> [PROBLEM DETAILS]: Extend the MSI X299 SLI Plus motherboard review below, beginning right after its last sentence.

> [PROVIDED PASSAGE]:
==============================

Subscribe For Free Updates!

We'll not spam mate! We promise.

Friday, 28 July 2017


MSI X299 SLI Plus Review

We've finally got a X299 PCH motherboard with us today and its none other than the MSI X299 SLI Plus motherboard! Based on the latest X299 PCH this motherboard supports the existing and upcoming Skylake X and Kabylake X CPUs which Intel released last month as a well kind of hurried response to the AMD upcoming Threadripper processors. How good or bad the Intel Core X CPUs are is a story for another day but as of now we are looking at this budget yet magnificent offering from MSI. So without further delay lets move ahead with the review.

Priced in at $259 or around Rs 23,000 in India the MSI SLI Plus sits in the budget segment of the X299 motherboards considering its a very expensive platform to own pretty much like every Intel High End Platform! Even though its positioned at the bottom line of the segment the motherboard is quite feature rich including support for two M.2 drives, one U.2 drive, eight SATA III ports and even tri SLI configuration.

What's in the Box!?

MSI stuck with the traditional SLI Plus packing style for the MSI X299 SLI Plus aswell and brought it in a full matte black cardboard box with silver streaks at the edges, The brand logo and product name are the only two prominent printings that one will find in the front along with other features such as VR Ready, Mystic LED etc printed in their respective fonts at the bottom end.

At the back the box is all black and silver with the motherboard photograph surrounded by key features printed in details such as the Memory Boost, Dual LAN, SLI support etc for the user to get a clear insight of what he's about to deal with. The packing is so black-ish hat by now I feel like I'm dealing with something that jumped out of a La Noir universe!

Open the box and you'll find the X299 SLI plus resting in an anti-static bag kept in a case that sits over the accessories compartment. The accessories that come with the X299 SLI Plus are generous in number and nothing too extravagant which is fine considering the price tag of the product. We get two non braided SATA cables, one IO backplate, two way SLI bridge, thank you note, user manual, driver CD and a manual on how to install the memory in various configurations, which is quite interesting and new. We'll be discussing the reason why a specially designed manual for memory configurations is required over here.

Closer Look & Circuit Analysis

MSI is brand that has always brought out some of the most beautiful motherboards to the market across various platforms and form factors with the Gaming Pro Carbon being my personal favorite and the X299 SLI Plus is no different even though its a budget offering.

==============================

> [EXCERPTED DATA]:

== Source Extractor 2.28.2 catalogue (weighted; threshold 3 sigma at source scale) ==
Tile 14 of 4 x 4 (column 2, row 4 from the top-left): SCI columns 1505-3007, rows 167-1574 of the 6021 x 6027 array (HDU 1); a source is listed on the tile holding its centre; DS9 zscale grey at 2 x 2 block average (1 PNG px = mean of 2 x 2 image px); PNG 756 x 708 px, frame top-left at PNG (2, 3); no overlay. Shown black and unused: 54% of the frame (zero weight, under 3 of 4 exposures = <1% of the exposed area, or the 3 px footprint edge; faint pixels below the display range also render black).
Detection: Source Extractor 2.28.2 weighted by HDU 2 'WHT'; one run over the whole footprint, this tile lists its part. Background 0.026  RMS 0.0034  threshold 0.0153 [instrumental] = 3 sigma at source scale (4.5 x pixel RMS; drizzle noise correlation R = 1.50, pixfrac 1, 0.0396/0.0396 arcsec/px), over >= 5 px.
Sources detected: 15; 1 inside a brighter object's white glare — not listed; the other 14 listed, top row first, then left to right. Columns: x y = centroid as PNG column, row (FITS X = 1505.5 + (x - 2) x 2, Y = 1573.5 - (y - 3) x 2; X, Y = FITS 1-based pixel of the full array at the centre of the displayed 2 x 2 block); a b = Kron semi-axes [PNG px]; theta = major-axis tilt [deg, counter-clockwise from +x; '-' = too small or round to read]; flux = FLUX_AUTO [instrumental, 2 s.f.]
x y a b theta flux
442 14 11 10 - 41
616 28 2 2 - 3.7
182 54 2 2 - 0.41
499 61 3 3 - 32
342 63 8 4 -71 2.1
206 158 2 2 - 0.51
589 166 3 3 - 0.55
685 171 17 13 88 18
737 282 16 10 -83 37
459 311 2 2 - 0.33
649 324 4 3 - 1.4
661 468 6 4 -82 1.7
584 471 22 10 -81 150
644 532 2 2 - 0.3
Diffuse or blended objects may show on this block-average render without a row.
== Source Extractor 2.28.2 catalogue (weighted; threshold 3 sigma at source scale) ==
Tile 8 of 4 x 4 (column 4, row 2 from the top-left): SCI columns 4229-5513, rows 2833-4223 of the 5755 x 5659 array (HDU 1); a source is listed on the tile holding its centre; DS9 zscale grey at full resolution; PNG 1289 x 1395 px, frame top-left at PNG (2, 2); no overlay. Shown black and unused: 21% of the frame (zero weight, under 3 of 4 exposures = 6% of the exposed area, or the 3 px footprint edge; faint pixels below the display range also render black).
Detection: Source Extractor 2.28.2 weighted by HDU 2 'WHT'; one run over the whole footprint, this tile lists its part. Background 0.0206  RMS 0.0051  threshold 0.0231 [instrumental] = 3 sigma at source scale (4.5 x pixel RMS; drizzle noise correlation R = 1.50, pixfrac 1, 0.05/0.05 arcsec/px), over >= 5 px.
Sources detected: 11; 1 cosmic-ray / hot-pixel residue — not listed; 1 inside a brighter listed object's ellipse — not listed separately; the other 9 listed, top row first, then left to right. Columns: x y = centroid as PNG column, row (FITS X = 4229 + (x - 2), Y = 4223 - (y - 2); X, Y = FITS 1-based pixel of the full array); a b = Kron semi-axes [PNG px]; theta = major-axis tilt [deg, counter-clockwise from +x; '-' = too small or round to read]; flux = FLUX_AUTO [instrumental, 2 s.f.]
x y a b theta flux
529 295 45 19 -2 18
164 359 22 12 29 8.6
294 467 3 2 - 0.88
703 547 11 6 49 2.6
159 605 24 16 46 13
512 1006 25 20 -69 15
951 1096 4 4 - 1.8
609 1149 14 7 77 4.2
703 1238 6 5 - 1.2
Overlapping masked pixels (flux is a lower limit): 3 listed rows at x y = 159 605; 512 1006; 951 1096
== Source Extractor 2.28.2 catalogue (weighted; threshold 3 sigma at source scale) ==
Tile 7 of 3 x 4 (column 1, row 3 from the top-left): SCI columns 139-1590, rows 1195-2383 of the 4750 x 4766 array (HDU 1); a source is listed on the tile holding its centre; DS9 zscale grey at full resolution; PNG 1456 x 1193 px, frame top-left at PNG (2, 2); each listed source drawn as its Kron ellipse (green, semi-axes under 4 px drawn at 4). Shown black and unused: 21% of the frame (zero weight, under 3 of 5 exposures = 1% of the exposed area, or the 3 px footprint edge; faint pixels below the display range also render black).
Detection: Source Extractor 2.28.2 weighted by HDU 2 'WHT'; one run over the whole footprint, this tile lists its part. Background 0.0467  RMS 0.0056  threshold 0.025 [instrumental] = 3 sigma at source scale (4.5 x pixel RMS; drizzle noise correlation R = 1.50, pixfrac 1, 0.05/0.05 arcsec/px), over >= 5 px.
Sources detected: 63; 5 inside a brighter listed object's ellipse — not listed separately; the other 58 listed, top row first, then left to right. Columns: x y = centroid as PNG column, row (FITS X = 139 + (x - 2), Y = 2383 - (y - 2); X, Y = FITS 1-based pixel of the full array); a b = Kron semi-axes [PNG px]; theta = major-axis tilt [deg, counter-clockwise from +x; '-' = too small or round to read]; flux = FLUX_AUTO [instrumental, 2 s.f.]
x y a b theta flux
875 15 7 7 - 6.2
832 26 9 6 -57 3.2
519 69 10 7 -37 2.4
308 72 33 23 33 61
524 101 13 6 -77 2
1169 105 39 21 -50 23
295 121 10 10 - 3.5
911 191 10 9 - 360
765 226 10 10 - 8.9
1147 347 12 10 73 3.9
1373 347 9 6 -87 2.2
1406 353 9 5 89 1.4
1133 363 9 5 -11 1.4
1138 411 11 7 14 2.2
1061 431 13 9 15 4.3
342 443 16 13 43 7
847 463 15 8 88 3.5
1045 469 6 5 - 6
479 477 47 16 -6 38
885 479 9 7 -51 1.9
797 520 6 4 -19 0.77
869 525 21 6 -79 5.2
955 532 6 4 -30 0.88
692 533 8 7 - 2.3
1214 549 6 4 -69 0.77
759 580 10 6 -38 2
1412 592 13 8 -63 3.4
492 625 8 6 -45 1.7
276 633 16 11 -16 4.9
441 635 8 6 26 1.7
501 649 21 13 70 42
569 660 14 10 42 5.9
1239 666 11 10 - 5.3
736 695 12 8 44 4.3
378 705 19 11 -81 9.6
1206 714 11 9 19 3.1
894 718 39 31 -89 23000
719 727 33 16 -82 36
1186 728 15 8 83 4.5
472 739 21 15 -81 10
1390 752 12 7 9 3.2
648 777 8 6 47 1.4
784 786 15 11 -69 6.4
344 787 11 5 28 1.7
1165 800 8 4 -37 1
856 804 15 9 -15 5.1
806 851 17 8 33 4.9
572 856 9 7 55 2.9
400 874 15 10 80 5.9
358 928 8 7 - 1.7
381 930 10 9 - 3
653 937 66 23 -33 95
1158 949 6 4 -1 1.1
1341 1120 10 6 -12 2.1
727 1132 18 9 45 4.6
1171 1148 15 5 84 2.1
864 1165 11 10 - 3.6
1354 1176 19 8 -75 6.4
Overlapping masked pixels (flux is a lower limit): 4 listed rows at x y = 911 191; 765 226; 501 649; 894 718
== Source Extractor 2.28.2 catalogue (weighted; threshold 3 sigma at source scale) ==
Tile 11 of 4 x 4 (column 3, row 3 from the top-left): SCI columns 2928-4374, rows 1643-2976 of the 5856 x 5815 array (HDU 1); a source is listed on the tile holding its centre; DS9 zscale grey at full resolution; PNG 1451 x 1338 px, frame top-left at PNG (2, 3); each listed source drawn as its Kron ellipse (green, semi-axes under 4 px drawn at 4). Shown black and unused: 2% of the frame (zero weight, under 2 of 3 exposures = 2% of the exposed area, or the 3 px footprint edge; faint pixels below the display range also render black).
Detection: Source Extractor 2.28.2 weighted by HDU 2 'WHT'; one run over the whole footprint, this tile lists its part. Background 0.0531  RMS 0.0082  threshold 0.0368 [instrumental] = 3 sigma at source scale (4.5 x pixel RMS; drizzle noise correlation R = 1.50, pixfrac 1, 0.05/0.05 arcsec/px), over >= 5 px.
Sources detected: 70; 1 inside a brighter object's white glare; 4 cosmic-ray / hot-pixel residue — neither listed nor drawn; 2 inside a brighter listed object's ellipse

==============================

> [RESULT FOR THIS TASK]:
The MSI X299 SLI Plus is a full black motherboard with hues of grey here and there giving it a solid but elegant appearance. The only thing that pops out of this black theme are the two metal reinforced PCIe slots and the LGA2066 socket. You might be noticing a few reflections strips on PCH heatsink and the VRM heatsink, well they are the Mystic LED visors that illuminate when powered on!

At the back of the motherboard you won't find anything new except for the strip that fits right below the VRM heatsink on top! This is a heatsink cum protective shield that protects & cools the power delivery system solders underlying the motherboard PCB. Its an obvious protective measure and is common on most of the X299 motherboards out there.

The CPU area on the X299 SLI Plus is quite clean and spacious considering a X299 platform that supports quad channel memory layout. While everything seems to be in place the odd thing you'll notice is the CMOS battery placement which usually rests between the PCIe slots, this is done to make more space in the PCIe area and make room for a fourth full size PCIe slot.
It has non reinforced DIMM slots to cut cost and these support 128GB of DDR4 memory in total working at 4133+ in quad channel and 4500+ in dual channel mode! Since the Intel Core X CPU lineup consists of Kabylake X CPUs aswell its a point worth mentioning that if using a Kabylake X CPU the motherboard would not only have lesser number of PCIe lanes but will also not support quad channel memory configuration which is only supported by Skylake X CPUs! So it won't be a brainer to opt for a Skylake X CPU over a Kabylake X CPU on the X299 platform infact Intel should like consider scrapping off the entire Kabylake X lineup to save everyone from unnecessary confusion.

Near the top right corner of the motherboard we can see a seven segment debug LED display and onboard LEDs that light up in accordance with the malfunctioning or loose component that might prevent a successful system boot up such as the CPU, DRAM, VGA etc Its a small but very useful feature especially for a new platform such as the X299.
Also there are white LEDs embedded in the PCB near the DIMM slots which light up when the memory is inserted properly and recognized by the system. The debug LED display displays the current CPU temperatures after a successful boot up and is very handy to monitor temperatures on a platform such as this which tends to run hot sometimes.

The socket on the X299 SLI Plus is a LGA2066 which has 55 more pins than its predecessor the LGA2011v3 socket that are found on X99 PCH motherboards. Even though the socket is physically bigger it supports the same CPU coolers as that of the LGA2011v3 so its easily compatible with most of the air and liquid coolers out there.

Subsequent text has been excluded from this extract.